I would like to average the outputs of GRU/LSTM. The input sequences have different lengths, so I use packing. With the following simple code, what is the best/efficient way to get the outputs (output of the RNN, not the hidden states h) and take their mean? Either from the packed output or from the padded output. I can use a loop and the sequence lengths to achieve that, but that would be very slow. I am in search of an efficient matrix solution.
class RNNText(nn.Module):
def __init__(self, vocab_size, word_dim=512, embed_size=512, num_layers=1):
super(RNNText, self).__init__()
self.embed_size = embed_size
self.embed = nn.Embedding(vocab_size, word_dim)
self.rnn = nn.GRU(word_dim, embed_size, num_layers, batch_first=True)
self.fc = nn.Linear(embed_size, embed_size)

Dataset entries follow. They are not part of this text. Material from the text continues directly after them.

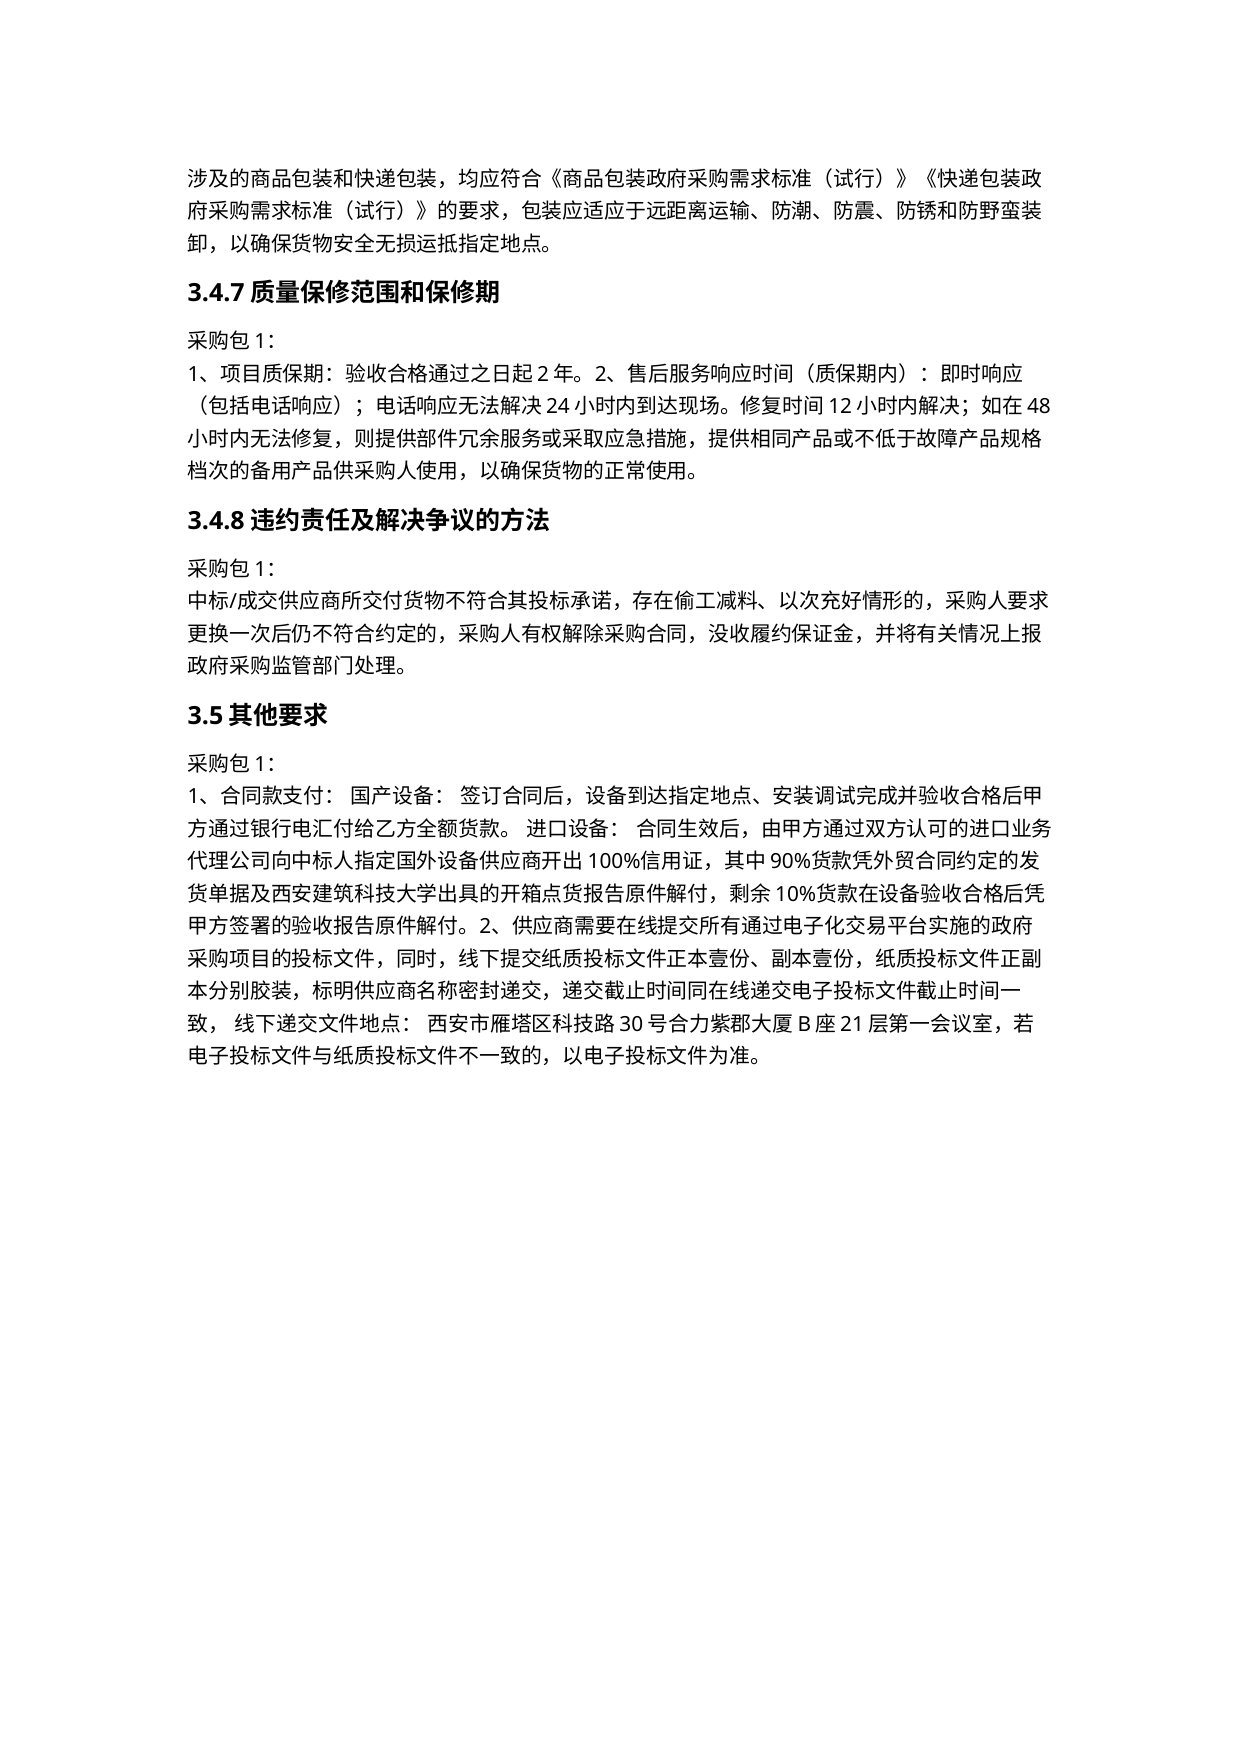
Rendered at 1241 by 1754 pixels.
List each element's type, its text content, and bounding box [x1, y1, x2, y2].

text 3.4.8违约责任及解决争议的方法 [187, 487, 1053, 552]
text 采购包1： [187, 324, 1053, 357]
text 涉及的商品包装和快递包装，均应符合《商品包装政府采购需求标准（试行）》《快递包装政府采购需求标准（试行）》的要求，包装应适应于远距离运输、防潮、防震、防锈和防野蛮装卸，以确保货物安全无损运抵指定地点。 [187, 162, 1053, 259]
text 采购包1： [187, 552, 1053, 584]
text 1、合同款支付： 国产设备： 签订合同后，设备到达指定地点、安装调试完成并验收合格后甲方通过银行电汇付给乙方全额货款。 进口设备： 合同生效后，由甲方通过双方认可的进口业务代理公司向中标人指定国外设备供应商开出100%信用证，其中90%货款凭外贸合同约定的发货单据及西安建筑科技大学出具的开箱点货报告原件解付，剩余10%货款在设备验收合格后凭甲方签署的验收报告原件解付。2、供应商需要在线提交所有通过电子化交易平台实施的政府采购项目的投标文件，同时，线下提交纸质投标文件正本壹份、副本壹份，纸质投标文件正副本分别胶装，标明供应商名称密封递交，递交截止时间同在线递交电子投标文件截止时间一致， 线下递交文件地点： 西安市雁塔区科技路30号合力紫郡大厦B座21层第一会议室，若电子投标文件与纸质投标文件不一致的，以电子投标文件为准。 [187, 779, 1053, 1072]
text 中标/成交供应商所交付货物不符合其投标承诺，存在偷工减料、以次充好情形的，采购人要求更换一次后仍不符合约定的，采购人有权解除采购合同，没收履约保证金，并将有关情况上报政府采购监管部门处理。 [187, 584, 1053, 682]
text 1、项目质保期：验收合格通过之日起2年。2、售后服务响应时间（质保期内）：即时响应（包括电话响应）；电话响应无法解决24小时内到达现场。修复时间12小时内解决；如在48小时内无法修复，则提供部件冗余服务或采取应急措施，提供相同产品或不低于故障产品规格档次的备用产品供采购人使用，以确保货物的正常使用。 [187, 357, 1053, 487]
text 3.5其他要求 [187, 682, 1053, 747]
text 3.4.7质量保修范围和保修期 [187, 259, 1053, 324]
text 采购包1： [187, 747, 1053, 779]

def forward(self, x, lengths):
x = self.embed(x)
packed = pack_padded_sequence(x, lengths, batch_first=True)
# Forward propagate RNN
out_packed, h = self.rnn(packed)
# padded = pad_packed_sequence(out_packed, batch_first=True)
out = torch.mean(???)
out = self.fc(out)
out = F.normalize(out)
return out
Thanks Chris.
This was the first thing I thought about, but found it somewhat limiting and more complicated.
I am trying to find a simpler solution, if there is any. I could not think of one, yet.
Transformer models pad to a fixed length, since they have no other choice; but I feel it adversely affects the performance, especially when the sequence lengths vary a lot.
You could sum the padded tensor, and then divide it by the lengths of the sequences.
I suppose padded is shaped [batch_size, seq_len, embed_size]
so padded.sum(dim=1) is shaped [batch_size, embed_size]
and lengths is shaped [batch_size]
out = padded.sum(dim=1).div(lengths.float().unsqueeze(dim=1))
But it is zero-padding, right ? So it doesn’t even count in the sum. And since you divide by the lengths, it ends up the same as averaging over the non-padded part.
I don’t see any other way, except using a loop.
What if we use an embedding layer? We can’t be sure that the embedding for padding character would always be zero. And what if we want to apply another operator such as product (like geometric mean) that 0 will ruin everything?